Primitive Obvious use Latent affordance
recurring self-mail remind me later harness-enforced bounded loop + dead-man's switch
fan_in quorum < N wait for all hedged race — take the first K, drop stragglers
fan_in result_schema collect replies machine-checkable contract — typed, validated on send
mailbox_react acknowledge zero-wakeup signal — silent consensus, no token burn
future-mail (deliver_in) schedule durable timer that survives SIGKILL
broadcast announce one-to-many fan-out without N sends
thread_id group mail a conversation / auction channel between agents
checkpoint save state a budget ledger + a no-progress detector across wakeups
create_agent per leg parallelism independent minds — real disagreement, not one mind nodding

The imagination move is reading a latent affordance and realizing your shape is already expressible. You rarely need a new primitive — you need to see the one you have differently.

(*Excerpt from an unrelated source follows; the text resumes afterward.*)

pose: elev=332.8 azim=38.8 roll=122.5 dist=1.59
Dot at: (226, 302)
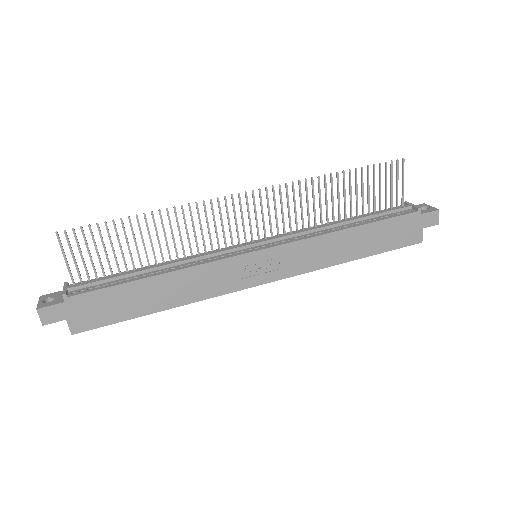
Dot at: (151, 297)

A latent primitive you can't yet call. Lyre's substrate has park/resume (a task can go dormant in needs_input and be revived later) — but there is no agent tool for it, and parking makes the agent deaf to mail (it drops out of Phase 0 auto-wake), so it would only be safe with a guaranteed scheduler-driven resume like a deadline — never a wait-for-mail or wait-for-approval. If a shape genuinely needs to keep a task alive but paused, that's a gap to escalate, not a tool to reach for. Seeing latent substrate capability — and naming the gap honestly — is itself the imagination move.

STEP 3 — goal → roles

Turn the shape into concrete agents. Who argues which side? Who is read-only (analyst) vs runs code (worker)? Who judges? Independence is a feature: a fresh create_agent per leg buys real disagreement; reusing one agent buys continuity. Choose on purpose.

STEP 4 — mailbox is the only bus

Every coordination edge you drew collapses to a mailbox primitive: dispatch = task-mail, wait = barrier/park + a named wake-event, signal = react, announce = broadcast, converse = thread. If you imagined an edge that ISN'T a mailbox primitive, it's a sidechannel — redesign it (law 5).

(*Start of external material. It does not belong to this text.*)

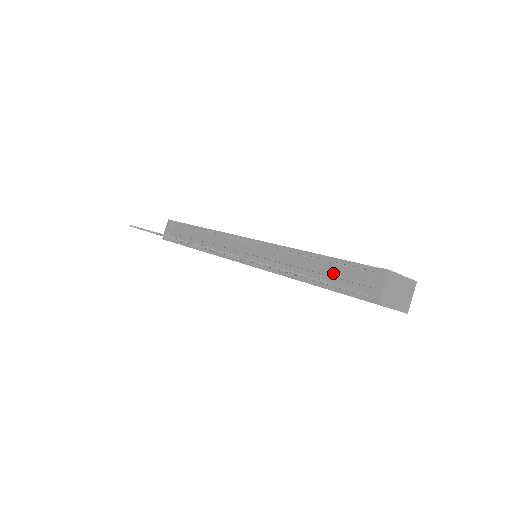
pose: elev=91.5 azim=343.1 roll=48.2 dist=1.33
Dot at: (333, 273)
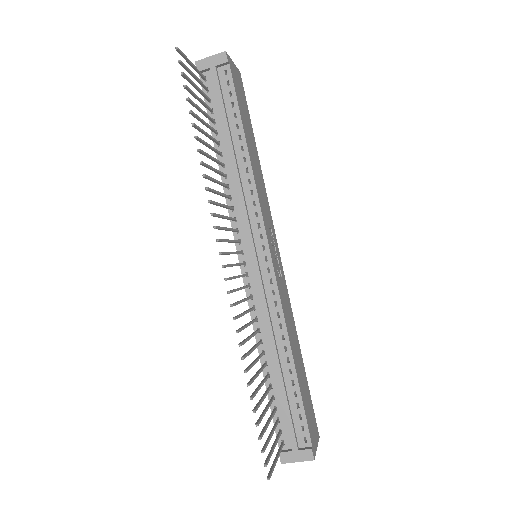
Dot at: (285, 401)
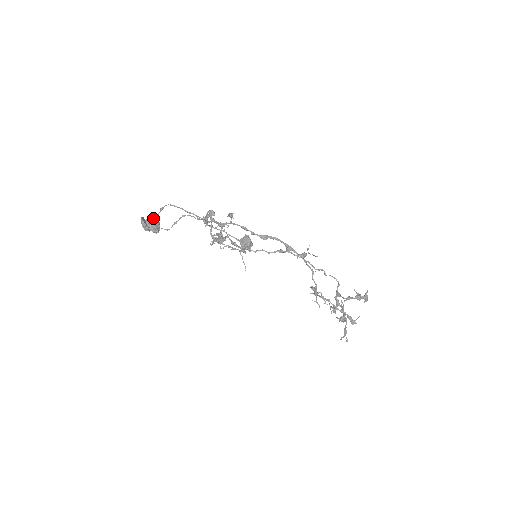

STEP 5 — kill-test audit (not done until it passes)

Walk the design; at every "wait" ask: if SIGKILL hits right now, does the system recover? The durable row from invariant 1 is what makes the answer yes. If killing mid-wait loses work or hangs forever, an in-memory wait is hiding somewhere — return to invariant 1 and make it a row + a named wake-event.

The four trigger-questions (ask before you reach for a tool)

  1. Am I about to wait in-memory for something? → make it a durable row + a named wake-event.
  2. This loop — who counts it down, and what stops it? → name the harness-enforced bound.
  3. Does this decision deserve an independent adversary before I commit? → panel / adversarial-review.
  4. Can "wait for an external thing" become a row + a wake-event instead of a poll? → future-mail (complete + self-mail). (Keeping the SAME task alive across the wait would need park — which has no agent tool yet; escalate it.)

Worked examples (calibrate, don't copy)

This skill ships a companion seeds.md in the same directory as this file (same path, filename swapped). It holds ~20 grounded patterns — watchdog dead-man's switch, hedged race, escalation ratchet, recursive divide-and-conquer, self-healing map-reduce, silent consensus, saga pipeline, sealed-bid auction, Delphi, blameless postmortem, memory-consolidation sleep cycle, … — each mapped to the primitives above. They are examples of what this procedure generates, not a menu to pick from. Read a few to calibrate, then derive your own shape with STEP 1–5. Load it with read_memory("<this skill dir>/seeds.md") — the absolute path is this file's location with SKILL.md replaced by seeds.md.